Bagaimana dengan di pasar saham, yang sempat disebut Prabowo sebagai arena judi itu?

Ternyata tidak banyak berbeda. Koreksi alias merah masih menjadi warna yang dominan. 

Sejak Prabowo-Gibran resmi memerintah hingga pemerintahannya berumur 100 hari, IHSG jatuh 7,8% secara point-to-point.

IHSG (Sumber: Bloomberg)

Sebelum Prabowo-Gibran dilantik atau pada 18 Oktober 2024, IHSG berada di posisi 7.760,06. Sejak saat itu IHSG berangsur-angsur melemah dengan tekanan yang makin deras sampai-sampai memasuki tren bearish.

Kejatuhan IHSG sejalan dengan aksi jual saham yang amat masif oleh investor asing. Dalam 3 bulan terakhir, berdasarkan data Bloomberg, investor asing mencatatkan jual bersih mencapai Rp 33,57 triliun. 

Tekanan terbesar pada IHSG dipengaruhi oleh sentimen kegelisahan pasar terhadap arah kebijakan Trump yang terkenal proteksionis. Ditambah lagi, ada ekspektasi The Fed menjadi kurang agresif yang hanya mengindikasikan 2 kali pemotongan suku bunga acuan sepanjang 2025.

Di samping itu, penurunan IHSG juga disebabkan sentimen dari dalam negeri. Misalnya aktivitas manufaktur yang terus-terusan mengalami kontraksi yang sempat terjadi selama 5 bulan beruntun. 

Kemudian kinerja pertumbuhan ekonomi Indonesia pada kuartal III-2024 juga melambat ke level terendah dalam setahun, hanya tumbuh 4,95%, terutama karena konsumsi rumah tangga yang lemah. 

Devisa Hasil Ekspor

Namun, bukan semua menjadi kelabu. Dalam 100 hari masa pemerintahannya, Prabowo-Gibran juga memutuskan kebijakan penting yang akan sangat mempengaruhi pasar keuangan, dan juga ekonomi Indonesia secara keseluruhan.

Mulai 1 Maret nanti, pemerintah memutuskan Devisa Hasil Ekspor (DHE) wajib 100% ditempatkan di Tanah Air selama setahun. Berubah dari aturan sebelumnya yaitu sekurang-kurangnya 30% dan selama 3 bulan.

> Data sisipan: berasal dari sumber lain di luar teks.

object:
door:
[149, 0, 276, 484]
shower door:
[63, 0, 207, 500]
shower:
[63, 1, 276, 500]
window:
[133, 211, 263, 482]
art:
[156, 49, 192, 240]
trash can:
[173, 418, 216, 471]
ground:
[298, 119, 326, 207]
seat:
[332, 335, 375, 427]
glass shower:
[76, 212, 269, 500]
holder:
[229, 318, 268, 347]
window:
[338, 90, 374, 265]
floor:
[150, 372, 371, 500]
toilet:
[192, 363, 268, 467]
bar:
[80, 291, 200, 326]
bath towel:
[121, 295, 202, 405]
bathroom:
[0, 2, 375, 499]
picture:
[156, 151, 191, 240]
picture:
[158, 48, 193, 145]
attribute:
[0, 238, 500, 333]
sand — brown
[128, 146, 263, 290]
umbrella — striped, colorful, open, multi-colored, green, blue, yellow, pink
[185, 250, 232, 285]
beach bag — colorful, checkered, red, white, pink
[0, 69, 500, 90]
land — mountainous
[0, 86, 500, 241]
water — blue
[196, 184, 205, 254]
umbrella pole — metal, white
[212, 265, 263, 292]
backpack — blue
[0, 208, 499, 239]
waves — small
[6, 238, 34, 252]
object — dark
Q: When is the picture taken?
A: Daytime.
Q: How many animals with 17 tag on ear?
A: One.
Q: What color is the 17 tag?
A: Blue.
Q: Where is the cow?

Pewajiban penempatan DHE di dalam negeri masih berlaku hanya untuk sektor pertambangan, perkebunan, kehutanan, dan perikanan. Jika seluruh hasil ekspor dinikmati di dalam negeri, maka Indonesia akan menikmati devisa yang tidak sedikit. Devisa miliaran dolar AS bisa dimanfaatkan di dalam negeri dan menjadi fondasi bagi stabilitas nilai tukar rupiah.

Sebagai gambaran, Badan Pusat Statistik (BPS) mencatat nilai ekspor komoditas pertanian, kehutanan, dan perikanan sepanjang 2024 adalah US$ 5,71 miliar. Melesat 29,81% dibandingkan 2023.

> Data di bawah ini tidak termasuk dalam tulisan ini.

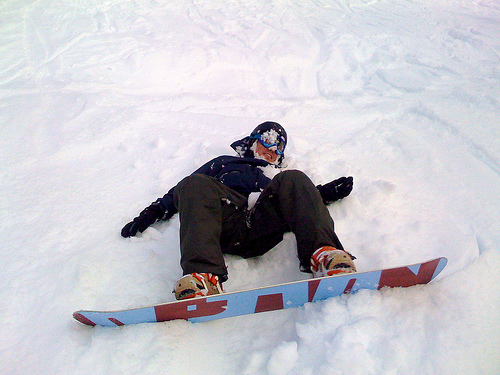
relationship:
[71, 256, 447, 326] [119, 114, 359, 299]
snowboard on man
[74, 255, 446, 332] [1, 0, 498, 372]
snowboard on snow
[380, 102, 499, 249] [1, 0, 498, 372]
track in snow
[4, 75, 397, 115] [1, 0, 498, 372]
track in snow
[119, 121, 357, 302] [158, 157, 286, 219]
man wearing jacket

Sementara nilai ekspor komoditas pertambangan dan lainnya sepanjang 2024 adalah US$ 40,57 miliar. Turun 10,2% dari posisi 2023.

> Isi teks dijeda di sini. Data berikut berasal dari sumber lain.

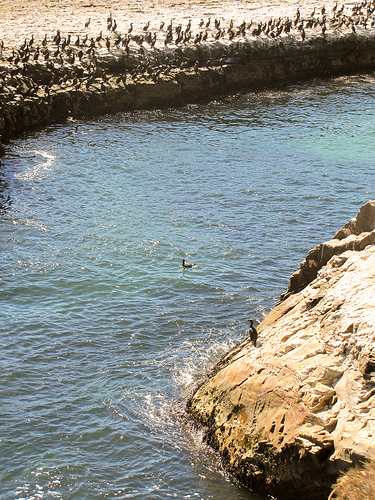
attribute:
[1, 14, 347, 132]
ledge — long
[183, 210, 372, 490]
rocks — light brown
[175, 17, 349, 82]
cliff — jagged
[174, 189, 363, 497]
ledge — tall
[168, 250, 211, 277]
duck — small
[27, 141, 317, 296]
water — dark blue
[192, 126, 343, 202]
water — choppy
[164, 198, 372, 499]
ledge — rocky, light brown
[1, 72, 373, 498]
water — running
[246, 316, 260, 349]
bird — black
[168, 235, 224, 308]
birds — edge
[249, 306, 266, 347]
birds — one , itself 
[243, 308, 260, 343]
bird — one 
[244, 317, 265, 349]
bird — line 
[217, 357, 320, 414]
rock — side 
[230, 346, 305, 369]
rock — small 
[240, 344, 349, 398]
rock — edge 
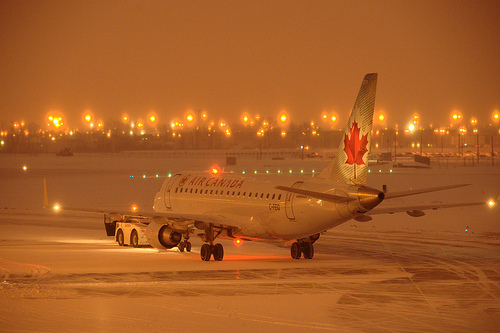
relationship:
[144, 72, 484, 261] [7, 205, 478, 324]
aeroplane on tarmac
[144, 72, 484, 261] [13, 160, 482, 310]
aeroplane on runway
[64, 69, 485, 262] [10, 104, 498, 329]
aeroplane in an airport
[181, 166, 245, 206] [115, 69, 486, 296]
red writing on plane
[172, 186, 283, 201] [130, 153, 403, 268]
window on plane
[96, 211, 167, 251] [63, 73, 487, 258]
car in front of plane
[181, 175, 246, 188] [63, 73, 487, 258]
name on plane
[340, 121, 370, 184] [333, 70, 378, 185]
red leaf on tail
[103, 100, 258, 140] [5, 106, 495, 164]
lights in vista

Dengan asumsi US$ 1 sama dengan Rp 16.327 seperti kurs referensi BI tertanggal 22 Januari, maka DHE yang didapat dari sektor pertanian, kehutanan, dan perikanan bisa mencapai Rp 93,23 triliun. Adapun DHE dari sektor pertambangan dan lainnya adalah Rp 662,39 triliun. Jadi totalnya adalah Rp 755,62 triliun.

Dengan masuknya DHE, maka cadangan devisa Indonesia akan lebih kuat. Per Desember 2024, cadangan devisa berada di US$ 155,72 miliar. Ini merupakan rekor tertinggi sepanjang masa.

DHE akan membuat rupiah bisa lebih stabil, bahkan bukan tidak mungkin menguat seiring derasnya arus valas di perekomian Ibu Pertiwi. Dalam sepekan terakhir, rupiah menguat 0,35% di hadapan dolar AS.

Apabila rupiah terus stabil, maka ruang bagi BI untuk melanjutkan penurunan suku bunga acuan menjadi terbuka. 

"Kami memprediksi BI Rate masih memiliki ruang penurunan pada 2025,” sebut riset Bank Mandiri.

Sementara Bank Negara Indonesia (BNI) memperkirakan ada ruang penurunan BI Rate lebih lanjut menjadi 5,5-5,25%. Kemudian riset BRI-Danareksa Sekuritas memperkirakan ada ruang penurunan BI Rate sebesar 25 bps pada semester II-2025.

Penurunan BI Rate tentu akan membuat biaya dana (cost of fund) perbankan akan ikut terpangkas. Saat biaya dana turun, maka perbankan akan lebih leluasa dalam menurunkan suku bunga kredit.

Kredit perbankan masih menjadi salah satu andalan ekspansi, baik rumah tangga maupun dunia usaha. Saat bunga kredit turun, maka diharapkan permintaan akan tumbuh sehingga ekspansi bisa makin mulus. 

Dampaknya tentu saja percepatan laju pertumbuhan ekonomi. Sebab, konsumsi rumah tangga dan investasi adalah 2 motor utama dalam pembentukan PDB.